Lay out everything in the listing from the line containing "Vajda János: Elvirához verselemzés" down to the line containing "문과 우리의 말과 행동에 대한 생" as a Markdown table with the columns Row and Line. Leave out blank lines and the picture lines.

Saved data entries
--*--

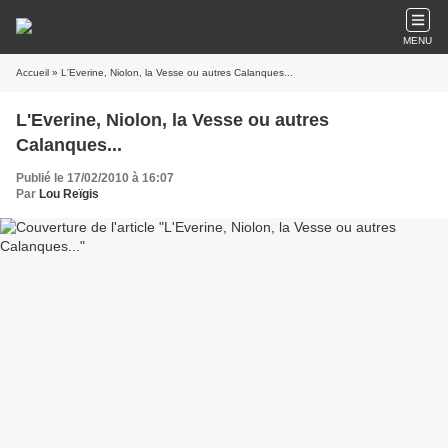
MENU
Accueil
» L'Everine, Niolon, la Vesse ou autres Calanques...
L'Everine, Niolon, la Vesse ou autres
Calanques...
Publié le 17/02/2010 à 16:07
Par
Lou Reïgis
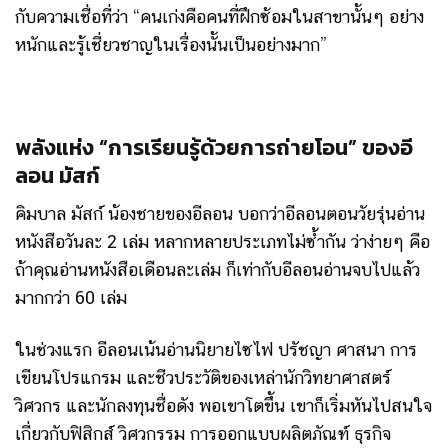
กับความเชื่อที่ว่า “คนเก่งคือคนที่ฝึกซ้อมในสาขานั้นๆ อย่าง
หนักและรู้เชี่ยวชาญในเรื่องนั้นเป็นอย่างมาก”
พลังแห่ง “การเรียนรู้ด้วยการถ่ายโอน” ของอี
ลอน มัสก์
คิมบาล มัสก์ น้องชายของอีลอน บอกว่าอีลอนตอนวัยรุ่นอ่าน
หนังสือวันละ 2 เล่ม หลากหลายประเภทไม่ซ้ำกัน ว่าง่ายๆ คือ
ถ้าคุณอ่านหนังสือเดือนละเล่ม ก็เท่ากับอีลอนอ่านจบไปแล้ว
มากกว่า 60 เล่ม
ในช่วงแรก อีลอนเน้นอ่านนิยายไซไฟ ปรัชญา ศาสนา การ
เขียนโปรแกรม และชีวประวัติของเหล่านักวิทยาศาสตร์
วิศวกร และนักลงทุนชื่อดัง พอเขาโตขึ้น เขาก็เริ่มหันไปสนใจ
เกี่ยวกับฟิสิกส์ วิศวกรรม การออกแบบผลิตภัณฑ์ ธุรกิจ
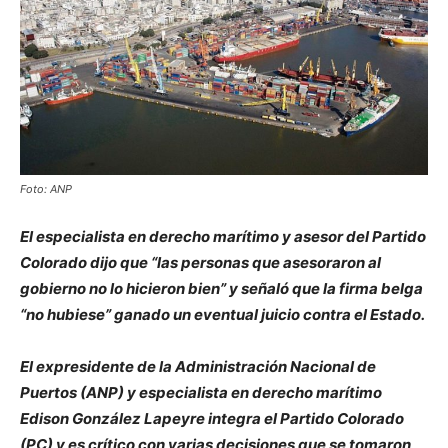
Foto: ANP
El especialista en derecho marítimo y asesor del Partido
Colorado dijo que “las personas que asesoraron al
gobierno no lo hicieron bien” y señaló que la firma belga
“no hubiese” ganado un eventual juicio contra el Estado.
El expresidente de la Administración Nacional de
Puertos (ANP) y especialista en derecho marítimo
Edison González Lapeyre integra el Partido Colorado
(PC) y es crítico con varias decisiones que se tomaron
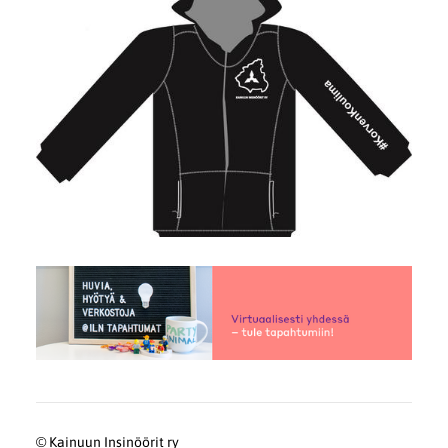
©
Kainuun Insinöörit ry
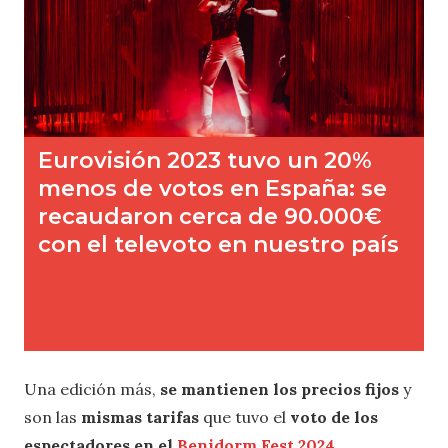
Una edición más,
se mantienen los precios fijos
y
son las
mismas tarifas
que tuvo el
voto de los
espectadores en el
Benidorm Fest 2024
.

--*--

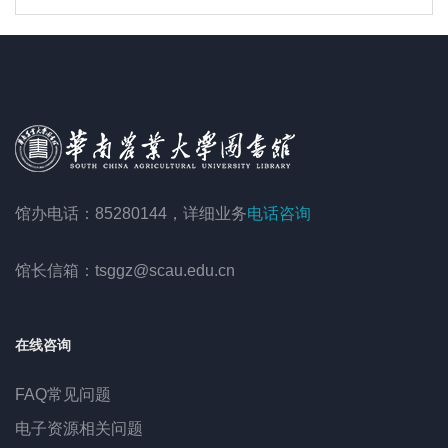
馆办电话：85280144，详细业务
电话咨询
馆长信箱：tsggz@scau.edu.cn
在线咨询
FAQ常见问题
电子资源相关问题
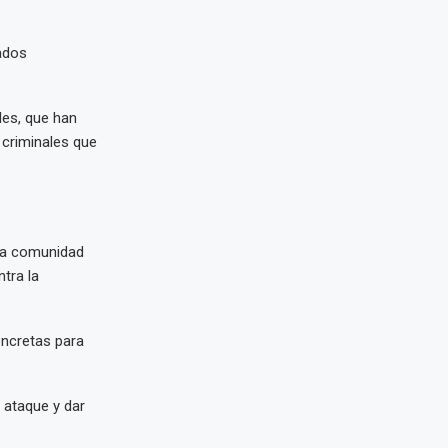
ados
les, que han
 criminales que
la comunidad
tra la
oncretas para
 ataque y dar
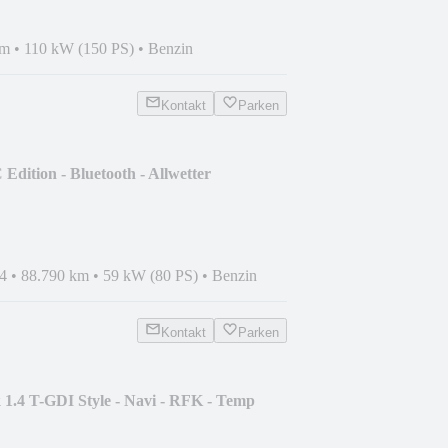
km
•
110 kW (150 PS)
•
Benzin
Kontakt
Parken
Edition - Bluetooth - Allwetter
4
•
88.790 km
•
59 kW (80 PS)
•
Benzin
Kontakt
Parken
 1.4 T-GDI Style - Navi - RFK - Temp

--*--

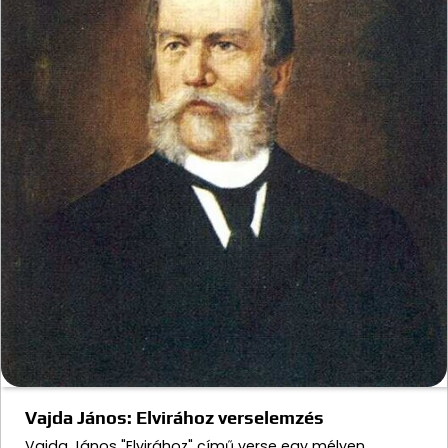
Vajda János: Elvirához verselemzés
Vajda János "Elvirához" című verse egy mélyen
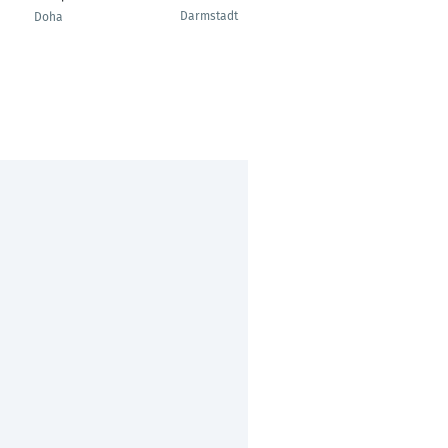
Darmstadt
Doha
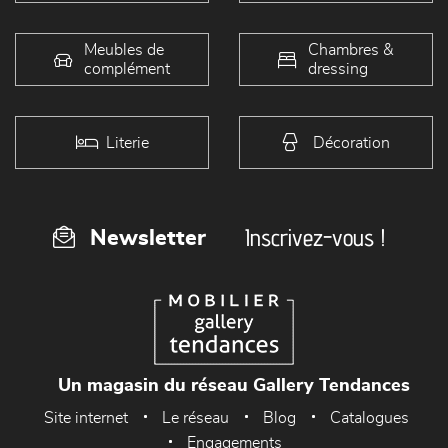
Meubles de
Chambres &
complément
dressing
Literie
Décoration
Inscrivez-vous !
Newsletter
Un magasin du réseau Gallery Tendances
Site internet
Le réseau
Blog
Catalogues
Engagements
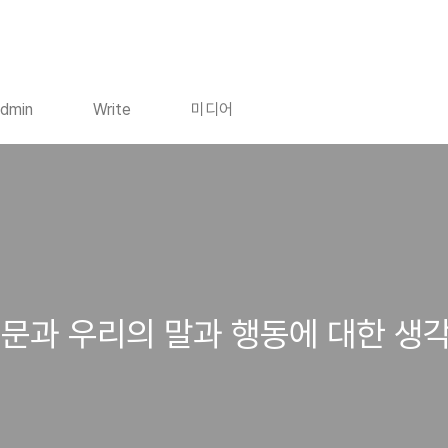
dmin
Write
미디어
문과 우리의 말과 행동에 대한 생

--*--

(Completed exercise):
| Row | Line |
|---|---|
| 1 | Vajda János: Elvirához verselemzés |
| 2 | Vajda János "Elvirához" című verse egy mélyen |
| 3 | Darmstadt |
| 4 | Doha |
| 5 | Meubles de |
| 6 | Chambres & |
| 7 | complément |
| 8 | dressing |
| 9 | Literie |
| 10 | Décoration |
| 11 | Inscrivez-vous ! |
| 12 | Newsletter |
| 13 | Un magasin du réseau Gallery Tendances |
| 14 | Site internet |
| 15 | Le réseau |
| 16 | Blog |
| 17 | Catalogues |
| 18 | Engagements |
| 19 | dmin |
| 20 | Write |
| 21 | 미디어 |
| 22 | 문과 우리의 말과 행동에 대한 생 |